The primary outcomes were CV death, MI, and stroke. The doses showed benefit individually, and, when pooled together, empagliflozin had 14% reduction in the primary outcome (HR, 0.86) and empagliflozin reduced CV death by 38% and total death by 32% in just 3 years. The curves separated early, and they continue to diverge to the end of the study. There was also a 35% reduction in hospitalization for heart failure.
This is the first study of a glucose-lowering medication that has shown a benefit in terms of death rate reduction compared with usual care. There are many theories as to why this might be. For example, the empagliflozin patients did have lower A1cs, reduced blood pressure, and reduced weight and abdominal adiposity. This may have contributed to the benefits; however, such risk factors usually take time to show benefits; yet the curves diverge quickly in this study. Perhaps the SGLT2 is reducing arterial wall stiffness, which, in turn, is reducing sympathetic nerve activation, and thereby reducing albuminuria or glucose variability. As a result, there are fewer ups and downs of glucose and less stress on the heart. No one knows the true answer; but for now, the results speak for themselves.
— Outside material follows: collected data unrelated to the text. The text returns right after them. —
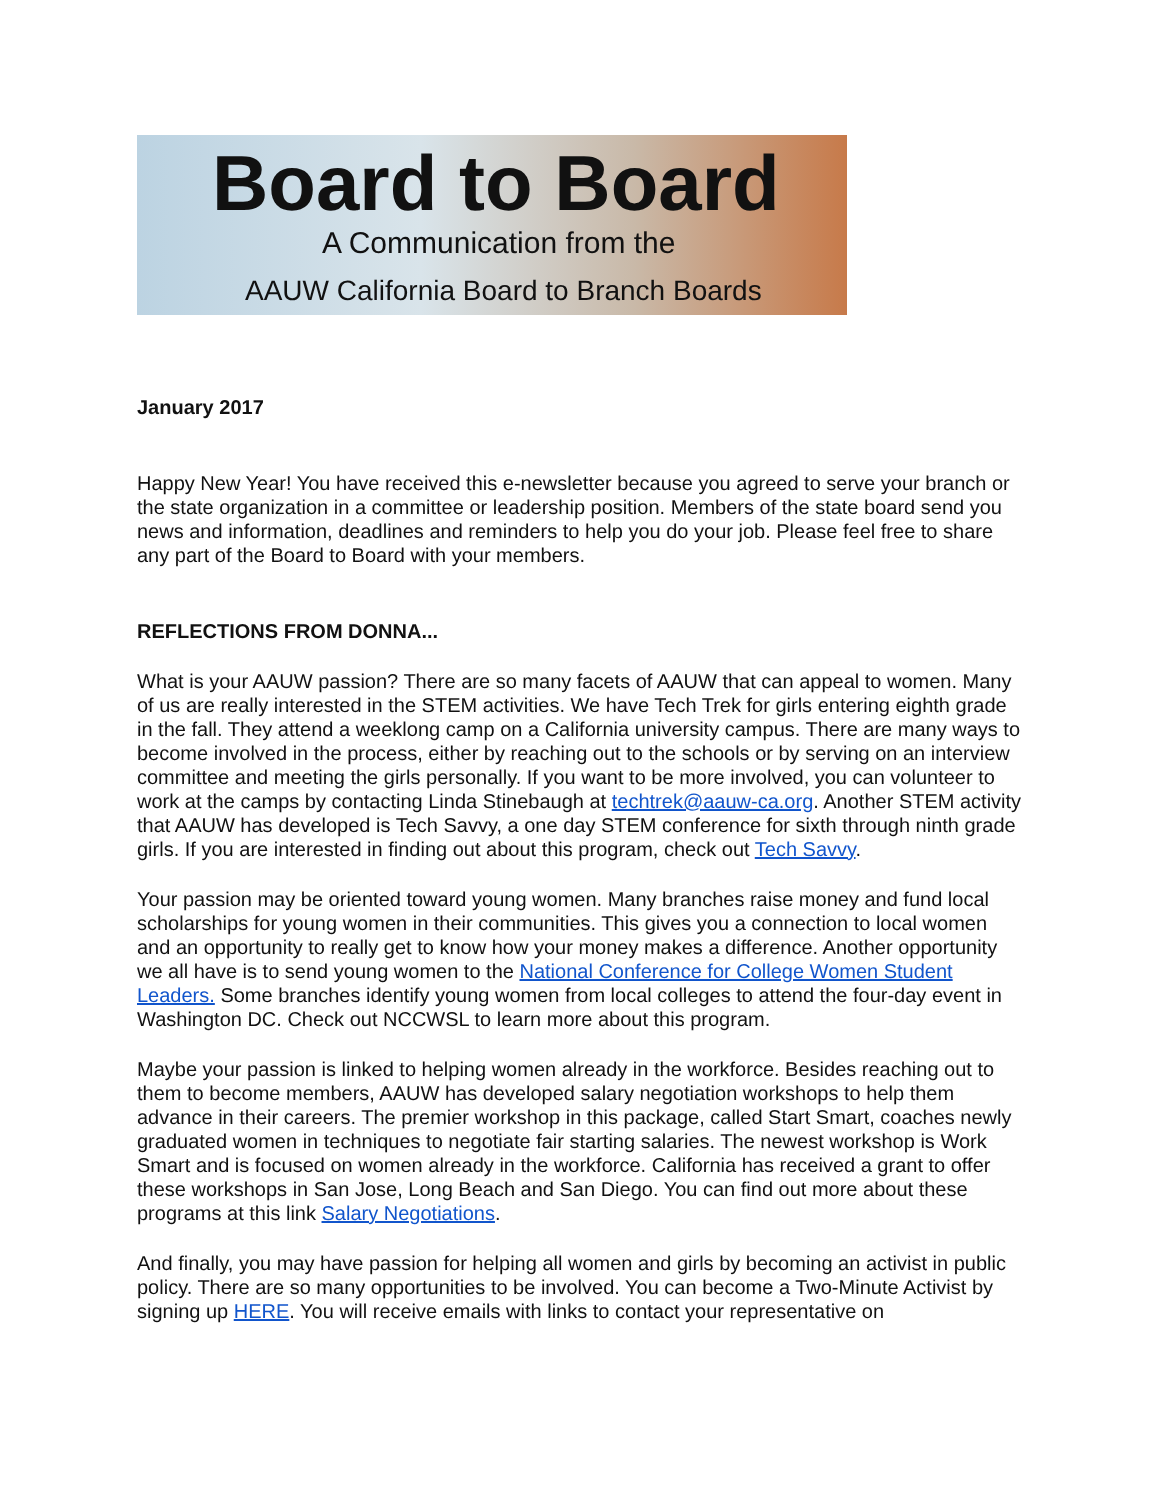Board to Board
A Communication from the
AAUW California Board to Branch Boards
January 2017
Happy New Year! You have received this e-newsletter because you agreed to serve your branch or the state organization in a committee or leadership position. Members of the state board send you news and information, deadlines and reminders to help you do your job. Please feel free to share any part of the Board to Board with your members.
REFLECTIONS FROM DONNA...
What is your AAUW passion? There are so many facets of AAUW that can appeal to women. Many of us are really interested in the STEM activities. We have Tech Trek for girls entering eighth grade in the fall. They attend a weeklong camp on a California university campus. There are many ways to become involved in the process, either by reaching out to the schools or by serving on an interview committee and meeting the girls personally. If you want to be more involved, you can volunteer to work at the camps by contacting Linda Stinebaugh at techtrek@aauw-ca.org. Another STEM activity that AAUW has developed is Tech Savvy, a one day STEM conference for sixth through ninth grade girls. If you are interested in finding out about this program, check out Tech Savvy.
Your passion may be oriented toward young women. Many branches raise money and fund local scholarships for young women in their communities. This gives you a connection to local women and an opportunity to really get to know how your money makes a difference. Another opportunity we all have is to send young women to the National Conference for College Women Student Leaders. Some branches identify young women from local colleges to attend the four-day event in Washington DC. Check out NCCWSL to learn more about this program.
Maybe your passion is linked to helping women already in the workforce. Besides reaching out to them to become members, AAUW has developed salary negotiation workshops to help them advance in their careers. The premier workshop in this package, called Start Smart, coaches newly graduated women in techniques to negotiate fair starting salaries. The newest workshop is Work Smart and is focused on women already in the workforce. California has received a grant to offer these workshops in San Jose, Long Beach and San Diego. You can find out more about these programs at this link Salary Negotiations.
And finally, you may have passion for helping all women and girls by becoming an activist in public policy. There are so many opportunities to be involved. You can become a Two-Minute Activist by signing up HERE. You will receive emails with links to contact your representative on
Guideline writers will have to grapple with how this study will change the order of our recommended treatments and whether this is a drug-specific or a class effect. As more studies are completed in the future, the answers to these questions will become clearer.
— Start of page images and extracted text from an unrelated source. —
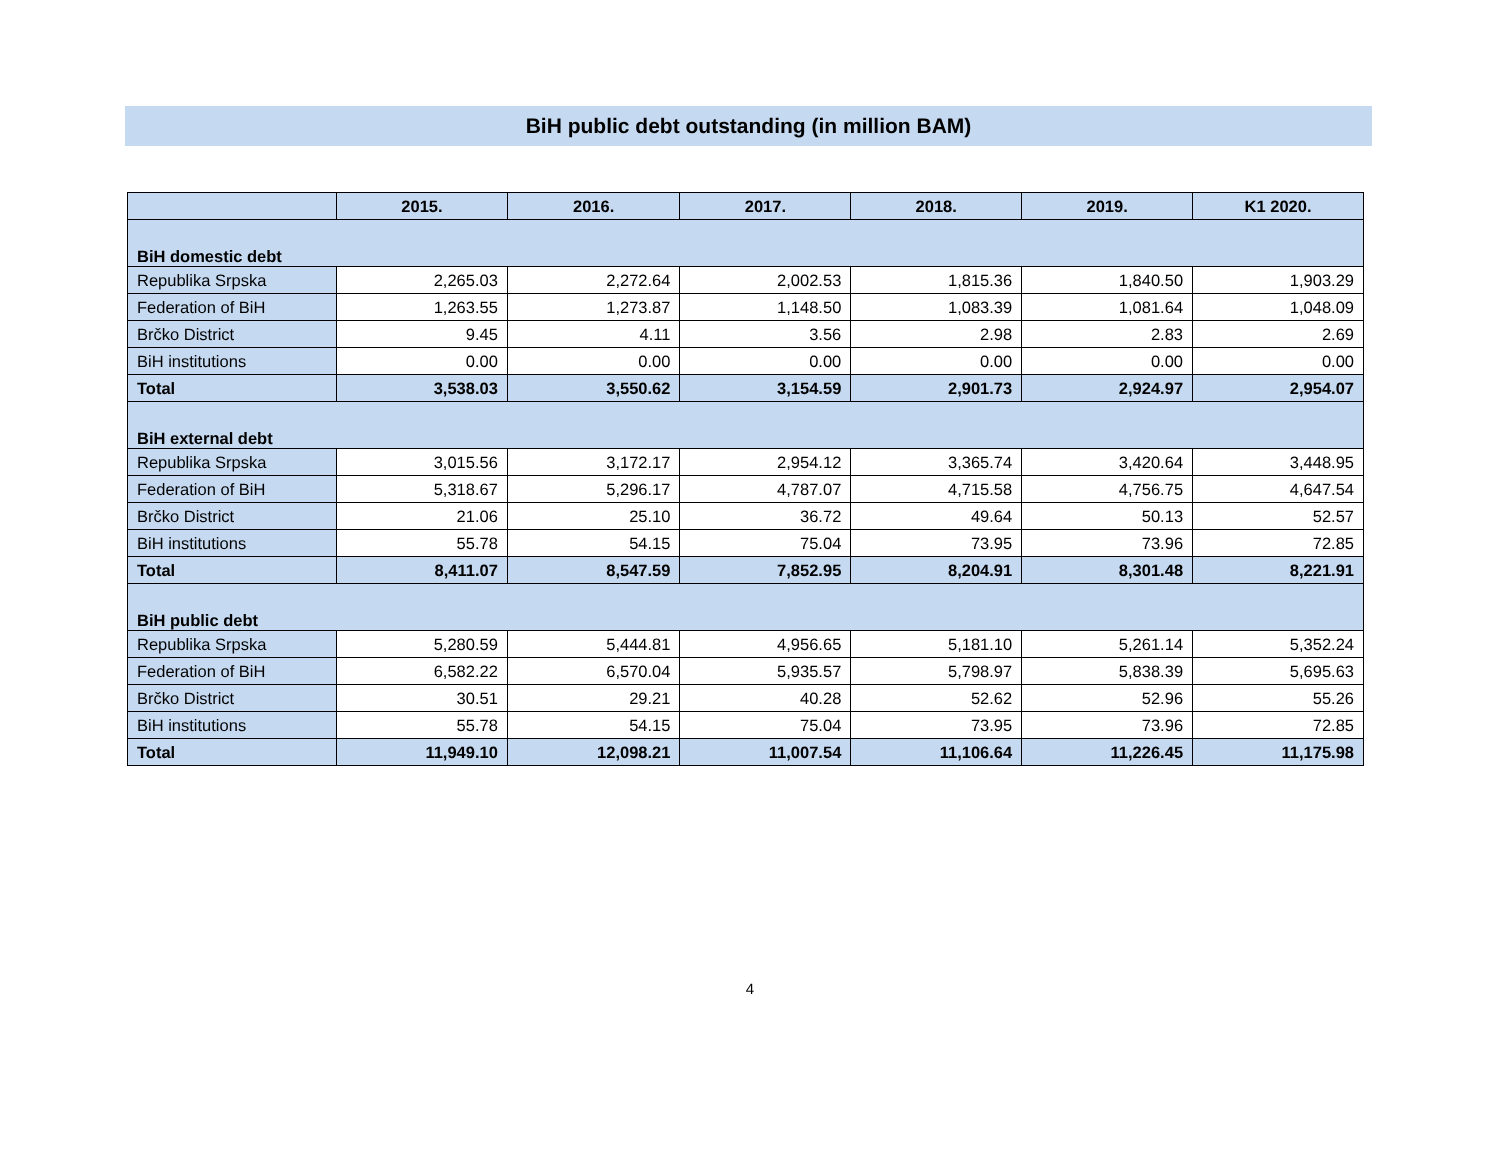BiH public debt outstanding (in million BAM)
| | 2015. | 2016. | 2017. | 2018. | 2019. | K1 2020. |
| --- | --- | --- | --- | --- | --- | --- |
| BiH domestic debt | | | | | | |
| Republika Srpska | 2,265.03 | 2,272.64 | 2,002.53 | 1,815.36 | 1,840.50 | 1,903.29 |
| Federation of BiH | 1,263.55 | 1,273.87 | 1,148.50 | 1,083.39 | 1,081.64 | 1,048.09 |
| Brčko District | 9.45 | 4.11 | 3.56 | 2.98 | 2.83 | 2.69 |
| BiH institutions | 0.00 | 0.00 | 0.00 | 0.00 | 0.00 | 0.00 |
| Total | 3,538.03 | 3,550.62 | 3,154.59 | 2,901.73 | 2,924.97 | 2,954.07 |
| BiH external debt | | | | | | |
| Republika Srpska | 3,015.56 | 3,172.17 | 2,954.12 | 3,365.74 | 3,420.64 | 3,448.95 |
| Federation of BiH | 5,318.67 | 5,296.17 | 4,787.07 | 4,715.58 | 4,756.75 | 4,647.54 |
| Brčko District | 21.06 | 25.10 | 36.72 | 49.64 | 50.13 | 52.57 |
| BiH institutions | 55.78 | 54.15 | 75.04 | 73.95 | 73.96 | 72.85 |
| Total | 8,411.07 | 8,547.59 | 7,852.95 | 8,204.91 | 8,301.48 | 8,221.91 |
| BiH public debt | | | | | | |
| Republika Srpska | 5,280.59 | 5,444.81 | 4,956.65 | 5,181.10 | 5,261.14 | 5,352.24 |
| Federation of BiH | 6,582.22 | 6,570.04 | 5,935.57 | 5,798.97 | 5,838.39 | 5,695.63 |
| Brčko District | 30.51 | 29.21 | 40.28 | 52.62 | 52.96 | 55.26 |
| BiH institutions | 55.78 | 54.15 | 75.04 | 73.95 | 73.96 | 72.85 |
| Total | 11,949.10 | 12,098.21 | 11,007.54 | 11,106.64 | 11,226.45 | 11,175.98 |
4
For our patients, there is great optimism. On top of statin and ACE/ARB treatments, the total death reduction was 32%. Treating 39 patients would prevent 1 death over a 3-year period. The only real penalty to be paid was a slight increase in yeast infections. There were no bone fractures and no renal failures or complications. However, we must remember that renal function must be good for these medications to work. Almost three-quarters of the patients in this study had eGFR >60 ml/min/1.73m.2
Perhaps empagliflozin will usher in an era when CV protections will be the norm; but, for now, in the right patients, we can postpone death.